Message Passing Interface


You can access the slides for this lecture here. All the code samples given here can be found online, alongside instructions on how to bring up the proper environment to build and execute them here.

Here we will talk briefly about MPI. It's a standard defining a set of operation allowing to write distributed application that can be massively parrallel.

MPI

MPI is a standard that describes a set of basic functions that can be used to create parallel applications, possibly spanning multiple computers. These functions are available in libraries for C/C++ and Fortran. Such applications are portable between various parallel systems that support the standard. MPI is used to program many types of systems, not only shared memory machines as we have seen until now, but also custom massively parallel machines also called manycores or supercomputers. MPI can be used to run a single application over an entire set of machine, a cluster of computers. An important thing to note is that MPI relies on message passing and not shared memory for communications. This allows an MPI application to exploit parallelism beyond the boundary of a single machine. For these reasons MPI is the most widely used API for parallel programming. Still programming in MPI has a cost: the application must be designed from scratch with message passing in mind, so porting existing applications is costly.

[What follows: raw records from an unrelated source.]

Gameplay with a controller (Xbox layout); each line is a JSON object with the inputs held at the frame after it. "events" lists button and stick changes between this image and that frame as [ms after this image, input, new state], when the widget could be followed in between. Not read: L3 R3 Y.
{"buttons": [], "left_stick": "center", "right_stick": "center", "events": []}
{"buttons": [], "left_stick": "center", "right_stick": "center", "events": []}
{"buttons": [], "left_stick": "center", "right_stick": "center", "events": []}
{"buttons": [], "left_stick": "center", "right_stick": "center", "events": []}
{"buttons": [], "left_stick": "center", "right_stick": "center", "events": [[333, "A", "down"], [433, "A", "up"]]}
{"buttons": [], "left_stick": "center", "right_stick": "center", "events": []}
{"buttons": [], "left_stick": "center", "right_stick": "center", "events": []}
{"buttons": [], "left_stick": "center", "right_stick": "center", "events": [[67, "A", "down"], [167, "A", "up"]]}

Messages, Processes, Communicators

In MPI each parallel unit of execution is running as a process. Each process is identified by its rank, which is an integer. Processes exchange messages, characterised by the rank of the sending and receiving processes, as well as an integer tag that allows to define message types.

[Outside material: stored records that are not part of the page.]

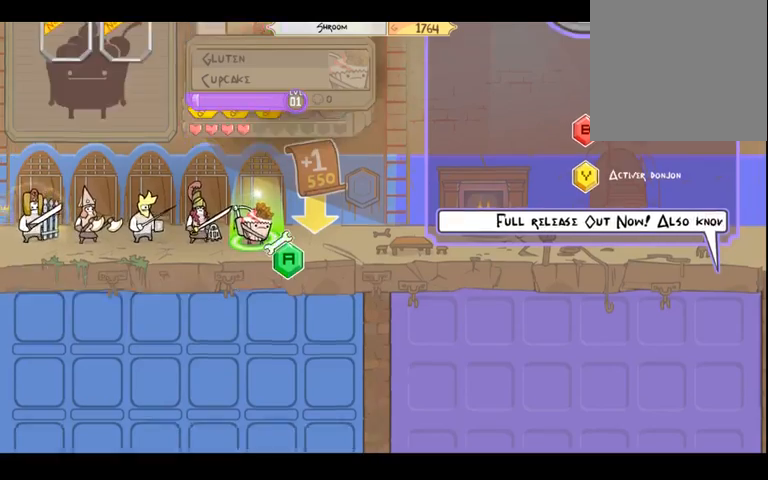
{"buttons": [], "left_stick": "center", "right_stick": "center", "events": [[33, "B", "up"]]}
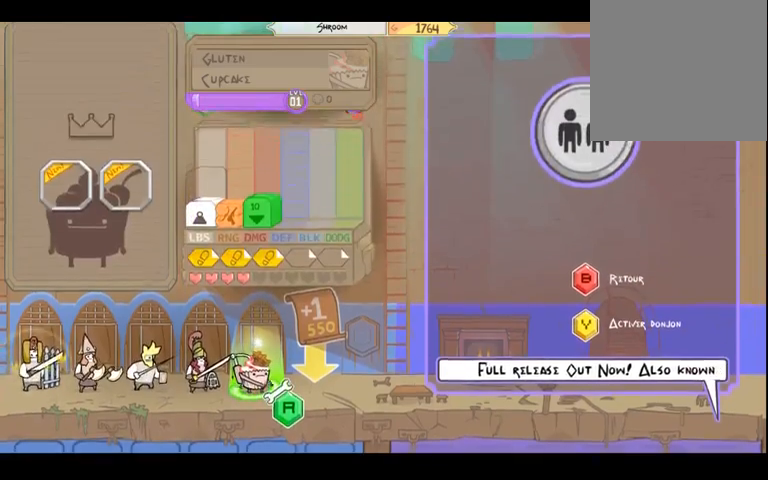
{"buttons": [], "left_stick": "left", "right_stick": "center", "events": [[467, "left_stick", "left"]]}
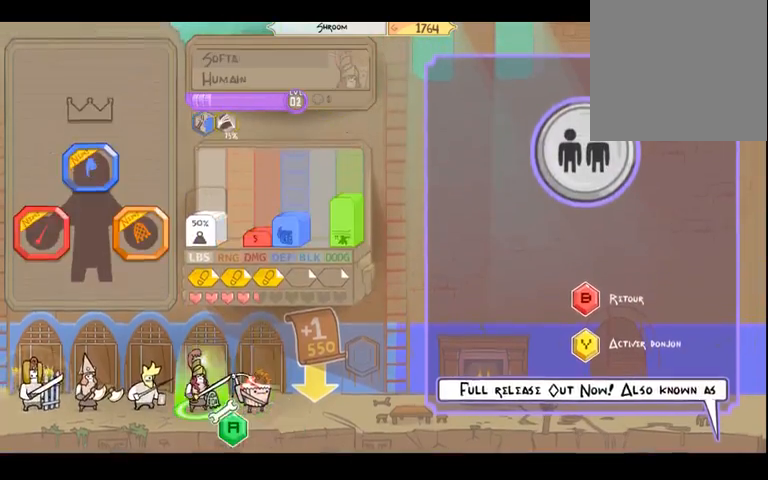
{"buttons": [], "left_stick": "center", "right_stick": "center", "events": [[133, "left_stick", "center"], [300, "left_stick", "right"], [467, "left_stick", "center"]]}
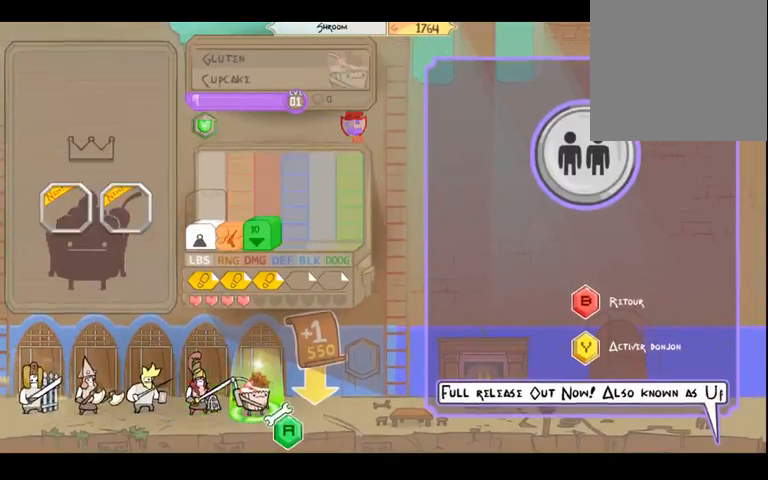
{"buttons": [], "left_stick": "center", "right_stick": "center", "events": [[233, "A", "down"], [333, "A", "up"]]}
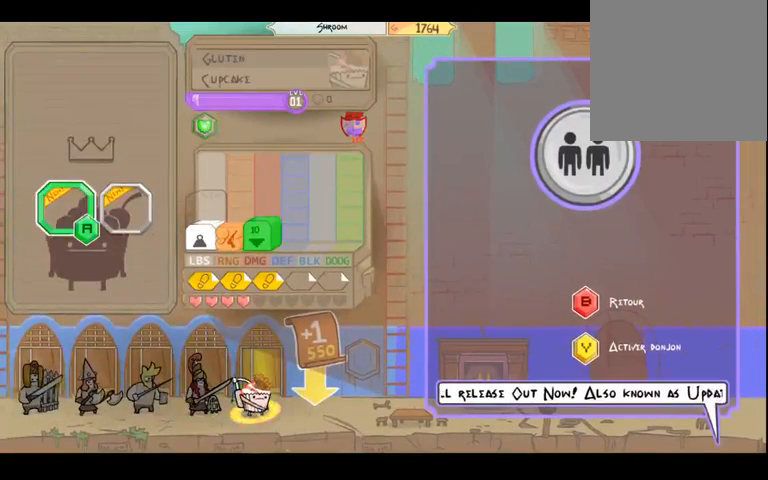
{"buttons": [], "left_stick": "center", "right_stick": "center", "events": [[133, "A", "down"], [233, "A", "up"]]}
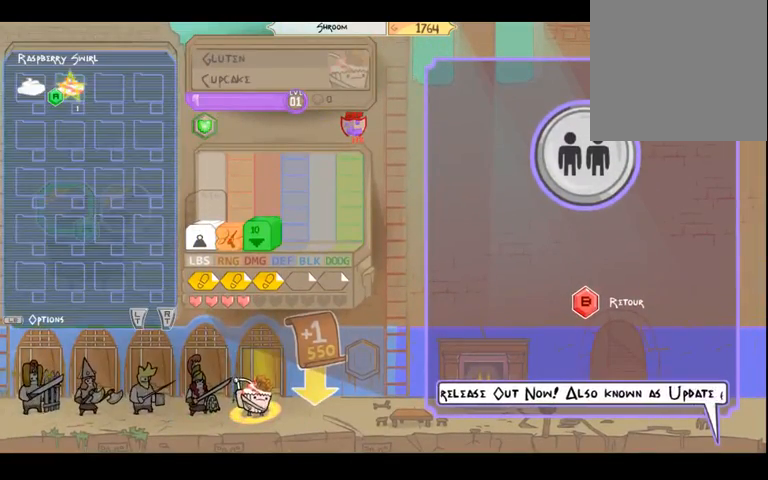
{"buttons": [], "left_stick": "left", "right_stick": "center", "events": [[433, "left_stick", "left"]]}
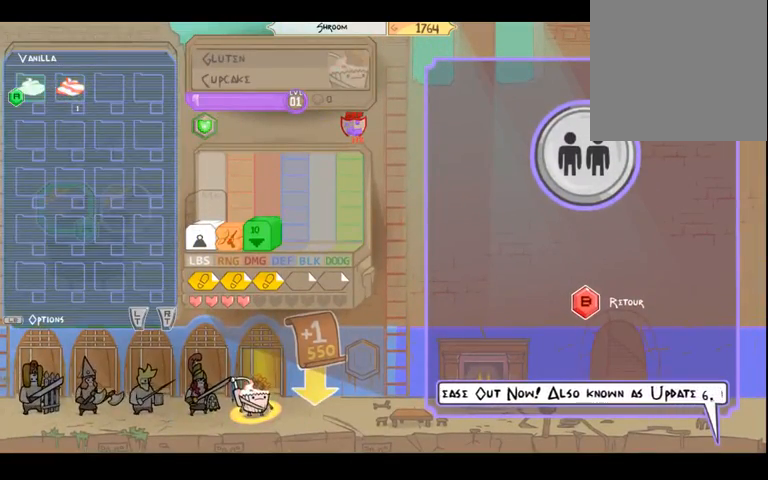
{"buttons": [], "left_stick": "center", "right_stick": "center", "events": [[133, "left_stick", "center"]]}
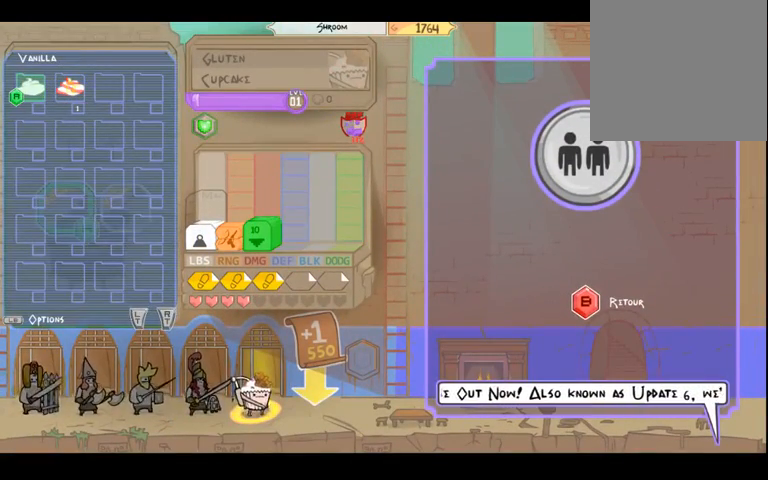
{"buttons": [], "left_stick": "center", "right_stick": "center", "events": [[233, "left_stick", "right"], [367, "left_stick", "center"]]}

Processes are grouped, they are initially within a single group which can be split later. Messages can be sent over what is called a communicator linked to a process group in order to restrict the communication to a subset of the processes.

MPI Hello World

Here is a minimal MPI application in C:

#include <mpi.h>
#include <stdio.h>

int main(int argc, char** argv) {
    // Initialize the MPI environment
    MPI_Init(NULL, NULL);

    // Get the number of processes and the rank of the process
    int world_size, world_rank;
    MPI_Comm_size(MPI_COMM_WORLD, &world_size);
    MPI_Comm_rank(MPI_COMM_WORLD, &world_rank);

    // Get the name of the processor (machine)
    char processor_name[MPI_MAX_PROCESSOR_NAME];
    int name_len;
    MPI_Get_processor_name(processor_name, &name_len);

    // Print off a hello world message
    printf("Hello world from processor %s, rank %d out of %d processes\n",
           processor_name, world_rank, world_size);

    // Finalize the MPI environment.
    MPI_Finalize();
}

This code will be executed by each process of our application. We start by initialising the MPI library with MPI_Init. Then we get the total number of processes running for this application with MPI_Comm_size. We get the identifier of the current process, i.e. its rank, with MPI_Comm_rank. Then we get the name of the processor (the machine executing the process) into a character array, and finally we print all this information before exiting.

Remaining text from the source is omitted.